I’ll be the first to say that when the annual office party rolls around, I do my best to find a prior commitment for that night. Mingling and listening to bad jokes is not my idea of a great time. However, when our CEO announces that this year we’re going to meet at the beach for our party and that we’re going to have Zachary Aronson, the world’s only fire painter, there to do portraits, I perk up. The idea of flamethrowers and blow torchers is enough to grab my interest, and for the first time in what seems like ages, I am actually looking forward to our company’s party.
Zach is easy to find when I arrive – he’s the guy surrounded by a crowd of very curious people, all of whom want to know how on earth a portrait can be made with only fire. I push politely through everyone, straining to listen to the answers he gives to the questions thrown at him. “Mahogany,” he says to someone as he balances a 6-foot wood panel against a freestanding installation that he designed for the event. “It’s a hard wood, meaning it won’t burn quickly, and I’ll have plenty of time to get in the details. I also use oak sometimes.”
Someone asks if they can try out the flamethrower, and everyone laughs. “Only if you’re sober,” Zach jokes. “Otherwise it’s hands off. Orders from the fire marshal.” Zach straightens and notices the direction of the wind, which he must always monitor. He rotates his station, using a building to block the wind, and seems satisfied. Zach turns around, smiles, and says, “Who would like their portrait to be painted?”
There is no shortage of volunteers, and the lucky winner is Alison, a woman from Accounting. It’s clear from how she sits – stiff as a board – that she thinks this portrait is going to be something out of the Victorian age – but Zach quickly corrects her, inviting her to relax and to tell him about what she does.
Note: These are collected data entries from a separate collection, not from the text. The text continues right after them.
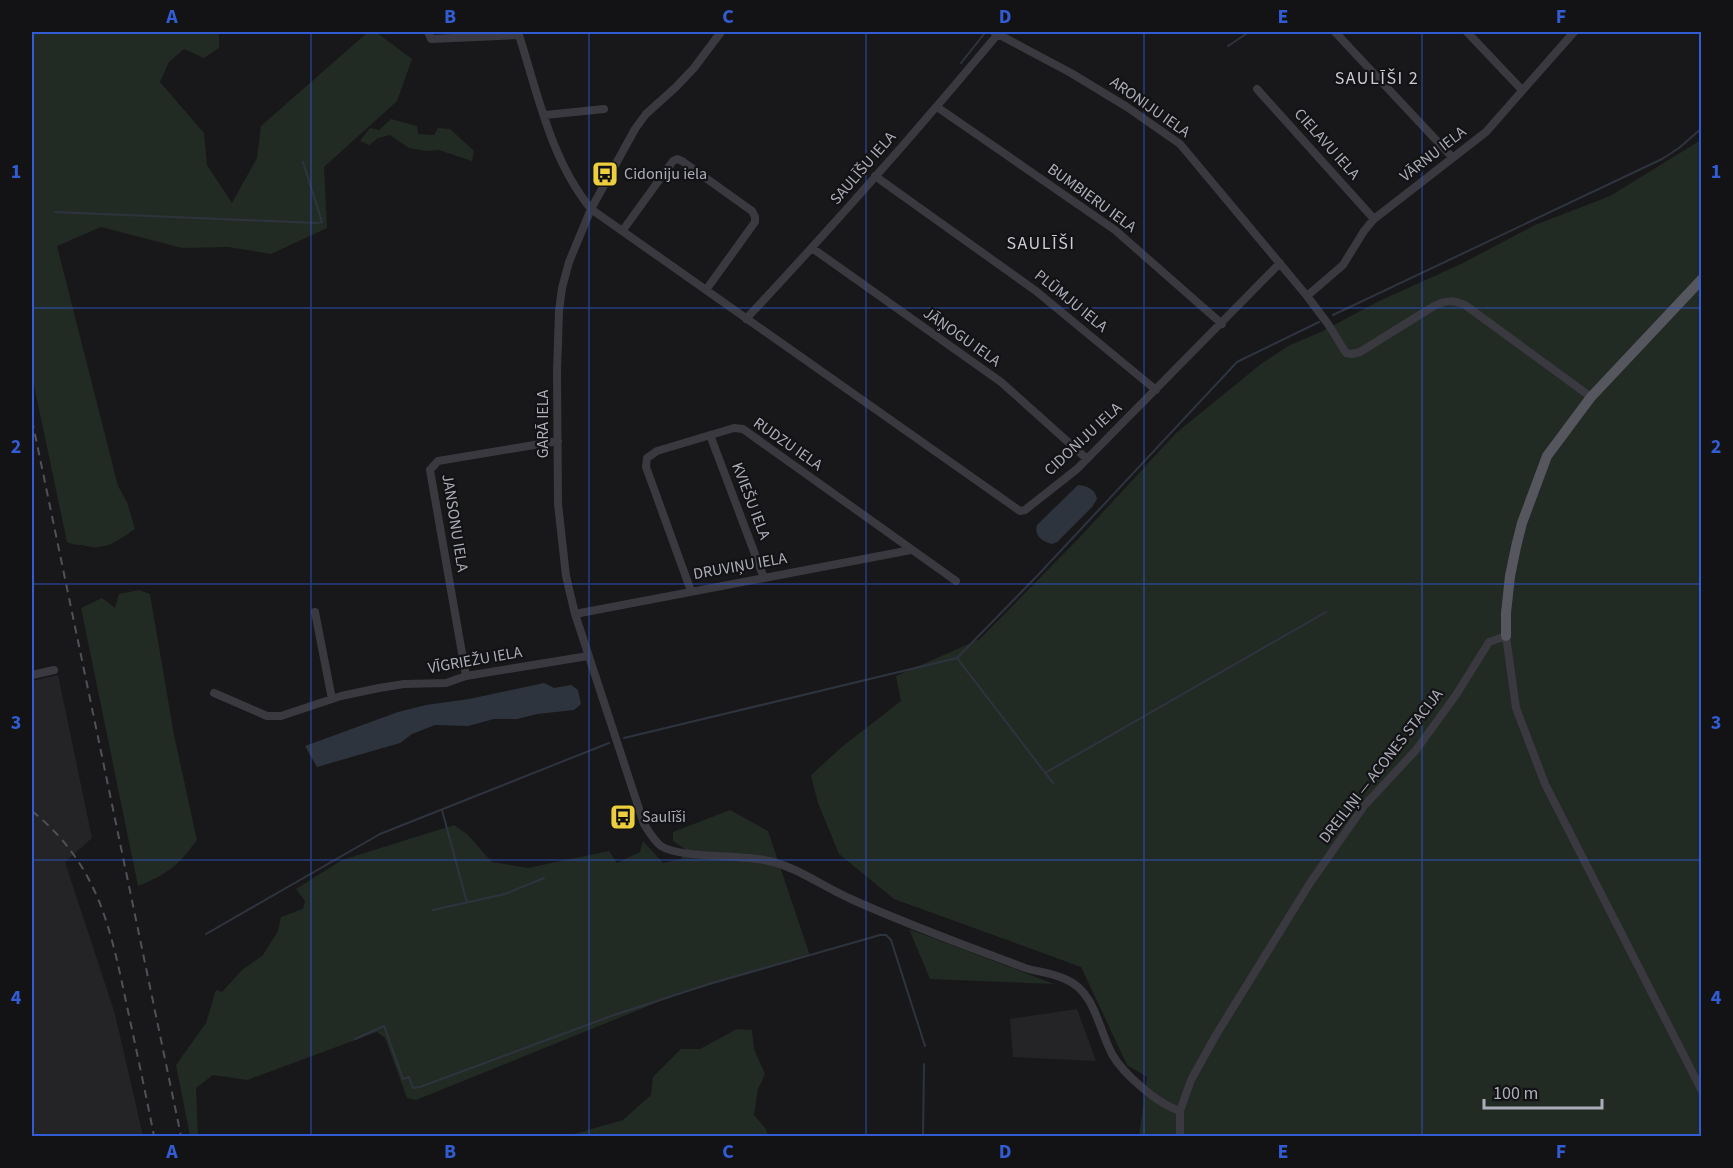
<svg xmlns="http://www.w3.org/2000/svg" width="1733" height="1168" viewBox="0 0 1733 1168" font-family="'Source Sans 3',sans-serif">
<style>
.built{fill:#242427}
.green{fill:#222a24}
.water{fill:#2e343e}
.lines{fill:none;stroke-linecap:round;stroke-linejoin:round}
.stream{stroke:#2e343e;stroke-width:2}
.minor{stroke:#39393f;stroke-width:8}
.major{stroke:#55565e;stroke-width:10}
.rail{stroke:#505158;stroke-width:2;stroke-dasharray:8 6;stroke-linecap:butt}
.grid{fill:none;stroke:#325cd3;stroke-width:1.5;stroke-opacity:0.55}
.labels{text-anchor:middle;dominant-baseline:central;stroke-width:4.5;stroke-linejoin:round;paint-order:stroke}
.street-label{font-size:16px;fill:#abadb9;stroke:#131315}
.poi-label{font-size:16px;fill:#abadb9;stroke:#131315;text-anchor:start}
.neighbourhood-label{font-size:18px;letter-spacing:1.5px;fill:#cccdd5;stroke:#131315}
.neatline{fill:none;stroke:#325cd3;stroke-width:2}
.grid-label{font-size:20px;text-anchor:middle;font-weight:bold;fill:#325cd3}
</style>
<rect width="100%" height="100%" fill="#18181a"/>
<path class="built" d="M58 675 92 838 65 862 115 1014 143 1136H32V681Z
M1077 1009 1096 1061 1013 1057 1010 1019Z"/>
<path class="green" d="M32 32H216L219 35V48L204 58 184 49 169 62 160 82 204 133 207 165 232 203 257 158 261 126 368 32H376L412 59 397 101 324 167 327 228 271 254 228 247 182 248 101 227 57 246 118 486 127 502 135 529C118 540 107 551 86 546 79 544 74 546 67 542L32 376Z
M391 119 417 126 418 134 434 135 438 128 450 129 474 151 472 161 439 150 427 151 409 148 390 135 378 138 369 145 360 141 370 128 379 130Z
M1701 140V1136H1139L1147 1077 1127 1065 1081 967 894 899 839 854 818 803 811 775 843 746 901 701 896 676 980 639 1079 538 1176 433 1261 364 1290 345 1321 332 1377 302 1461 264 1535 225 1610 196Z
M139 590 150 594 174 735 197 840C177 867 169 873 138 886L81 608 102 598 115 608 119 594Z
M730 810 768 831 810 956 673 996 416 1100 407 1098 385 1038 377 1032 247 1080 213 1075 196 1088 198 1136H190L176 1065 206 1023 216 990 222 992 242 970 263 955 278 931 281 917 303 909 305 901 296 889 342 860 454 825 467 834 492 862 528 868 609 851 617 863 640 852 643 841 663 863 681 859 685 849 673 841V832Z
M909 929 1054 984 930 979Z
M737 1029 752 1030 754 1049 765 1074 758 1089 754 1115 766 1129 768 1136H567L623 1120 651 1095 653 1077 681 1049H700Z"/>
<path class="water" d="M1078 485C1088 486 1095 489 1097 499L1092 507 1057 542 1052 544C1042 541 1034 536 1037 525Z
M544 683 554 688 571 685 578 690 581 704 574 710 537 714 517 719H494L468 726 435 725 412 734 400 743 317 767 305 746 398 712 426 705 469 699Z"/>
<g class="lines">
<path class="stream" d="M1228 46 1249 32
M961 63 984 34
M55 212 318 223 322 222 303 162
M1333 315 1662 159 1679 148 1702 128
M957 658 1053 783
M624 738 957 658 1038 575 1237 362 1319 322
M1045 773 1326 612
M442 810 467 903
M433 910 505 894 544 878
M206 934 380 834 609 743
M355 1039 384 1026 403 1079 409 1077 413 1088 420 1087 614 1015 712 983 880 935H886L891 940 925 1046
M923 1136 924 1064"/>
<path class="minor" d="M428 32 431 39 519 35C538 95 551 160 591 209L1020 511 1025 510 1077 469 1280 263
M721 32 694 68 676 87 646 114 635 129 591 209 569 262 562 288 559 311 557 372 558 504 566 576 575 614 644 824C649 832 654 841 661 846 679 858 739 855 764 860 797 866 821 886 851 899 908 925 967 946 1025 968 1038 972 1052 973 1065 979 1095 991 1098 1028 1112 1054 1123 1074 1158 1104 1180 1111
M994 32 1071 73 1127 107 1180 144 1307 296 1328 324 1346 353 1352 354 1360 352 1434 306C1446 300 1453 300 1465 305L1591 397
M1335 32 1452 157
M1467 32 1522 90
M1257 89 1374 219
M937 107 1115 230 1222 324
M545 115 604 109
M875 176 1036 291 1156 390
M623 230 673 161 677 159 682 161 752 211 755 217V222L706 290
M812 248 1001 382 1087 459
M1307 296 1343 265 1364 231 1374 219 1486 132 1574 32
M746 319C833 226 917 131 998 34
M710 435 764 578
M691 591 646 467 647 458 657 451 734 428 743 429 956 581
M315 612 332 699
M575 614 911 550
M32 675 54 670
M466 676 430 470 438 461 558 441
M214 693 267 716H281L341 696 379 688 404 684 446 683 466 676 588 656
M1180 1136V1111L1191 1080 1216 1035 1310 883 1364 806 1416 750 1456 695 1489 642 1506 636 1516 708 1545 784 1702 1091"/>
<path class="major" d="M1506 636V613L1510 576 1516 547 1522 523 1547 456 1591 397 1702 279"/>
<path class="rail" d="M32 420 181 1136
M32 811C100 866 111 931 128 1011 137 1053 146 1095 154 1136"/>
</g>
<path class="grid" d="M311 32V1136M589 32V1136M866 32V1136M1144 32V1136M1422 32V1136M32 308H1702M32 584H1702M32 860H1702"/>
<defs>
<symbol id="bus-square" viewBox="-11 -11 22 22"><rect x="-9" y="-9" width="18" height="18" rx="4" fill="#edcf3d" stroke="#131315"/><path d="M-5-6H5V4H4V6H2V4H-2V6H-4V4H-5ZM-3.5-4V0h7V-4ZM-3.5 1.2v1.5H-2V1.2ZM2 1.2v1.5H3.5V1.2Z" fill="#111"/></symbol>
</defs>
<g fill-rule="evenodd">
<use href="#bus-square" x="590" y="159" width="30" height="30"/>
<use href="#bus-square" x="608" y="802" width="30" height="30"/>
</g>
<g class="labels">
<g class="street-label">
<text transform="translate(1150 107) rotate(35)">ARONIJU IELA</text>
<text transform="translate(1327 144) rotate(48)">CIELAVU IELA</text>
<text transform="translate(1433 154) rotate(-38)">VĀRNU IELA</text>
<text transform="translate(863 168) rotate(-49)">SAULĪŠU IELA</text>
<text transform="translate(1092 198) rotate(36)">BUMBIERU IELA</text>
<text transform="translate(1071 301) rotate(39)">PLŪMJU IELA</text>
<text transform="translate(962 337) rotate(35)">JĀŅOGU IELA</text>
<text transform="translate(543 424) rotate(-90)">GARĀ IELA</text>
<text transform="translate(1083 439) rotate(-43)">CIDONIJU IELA</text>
<text transform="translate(788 444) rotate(35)">RUDZU IELA</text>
<text transform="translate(751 501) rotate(69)">KVIEŠU IELA</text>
<text transform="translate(455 523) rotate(81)">JANSONU IELA</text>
<text transform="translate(740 566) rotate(-10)">DRUVIŅU IELA</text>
<text transform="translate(475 660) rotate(-10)">VĪGRIEŽU IELA</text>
<text transform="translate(1381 766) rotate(-52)">DREILIŅI — ACONES STACIJA</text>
</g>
<g class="poi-label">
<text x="624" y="174">Cidoniju iela</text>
<text x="642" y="817">Saulīši</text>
</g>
<g class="neighbourhood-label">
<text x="1377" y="78">SAULĪŠI 2</text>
<text x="1041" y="243">SAULĪŠI</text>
</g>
</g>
<rect width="1733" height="1168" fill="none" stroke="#131315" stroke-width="66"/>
<path d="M1484 1099v9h118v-9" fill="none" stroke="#abadb9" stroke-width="3"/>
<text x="1493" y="1099" font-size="18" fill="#abadb9" stroke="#131315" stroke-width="4.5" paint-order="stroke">100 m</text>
<rect x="33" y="33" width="1667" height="1102" class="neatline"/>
<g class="grid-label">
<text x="172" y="23">A</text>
<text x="450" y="23">B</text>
<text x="728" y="23">C</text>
<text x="1005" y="23">D</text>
<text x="1283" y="23">E</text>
<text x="1561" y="23">F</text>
<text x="16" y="178">1</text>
<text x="1716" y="178">1</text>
<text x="16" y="453">2</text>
<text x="1716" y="453">2</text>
<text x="16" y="729">3</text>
<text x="1716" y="729">3</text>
<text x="16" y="1004">4</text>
<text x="1716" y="1004">4</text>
<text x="172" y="1158">A</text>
<text x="450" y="1158">B</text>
<text x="728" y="1158">C</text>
<text x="1005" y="1158">D</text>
<text x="1283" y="1158">E</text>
<text x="1561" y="1158">F</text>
</g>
</svg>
Alison has already had a few drinks, so she immediately starts slamming her boss, making Zach and everyone else laugh. As I watch Zach get to work, I notice, however, that no matter how lighthearted he is, he still remains laser-focused on his job: to paint Alison’s portrait using only fire.
The burst of fire from Zach’s flamethrower quiets his audience, all of whom are intensely curious to see what will happen. I inch off to the side, watching closely as Zach directs the flame calmly and carefully over the wood. Is he painting Alison’s hair? Her eyes? I can’t tell yet, and I ask him how all of this works.
“It’s more like stone carving or whittling,” he responds, eyes focused on his painting. “With actual paint, you add to the picture and build on top of it. With fire, however, I am taking away from the wood or gradually burning into it.” He smiles a little, anticipating my question. “Yes, in the early days, when I was doing this as a grad student at CalArts, I made some mistakes. Thankfully those have become fewer and fewer.”
I comment that it must be hard to paint with fire on wood. My coworkers and I listen respectfully as Zach responds, “Not necessarily. Yes, I’ve had a lot to learn over the years, but I keep improving and deepening my ability. I’ve grown accustomed to how fire burns into the wood and can now use all of the shadows on a person’s face as a reference as I make the portrait. I work those things into the wood grain so that it feels more organic. The wood grain weaves in and out of the portrait in an intentional way. To me, this is just as easy or as natural as using oils or watercolors, perhaps even easier.”
My manager appears and comments that if he tried to do this, he’d set his house on fire. His joke makes everyone laugh again, and we all sit back to marvel as Alison’s eyelashes appear, her jawline, and her nose. After only 3 hours (and several more drinks on my part), Alison’s portrait is painted, and she is posing next to it with Zach as dozens of cell phones take gobs of photos to be posted on Facebook and Instagram accounts.
As the next model steps up, I shake Zach’s hand in sincere appreciation of his efforts. I tell him in all seriousness that this is the first office party I can remember enjoying, and he laughs again, thanking me. As I head off to the food table, I can only hope that at our annual Christmas party, Zach will be here again, dazzling us with his talent and innovation.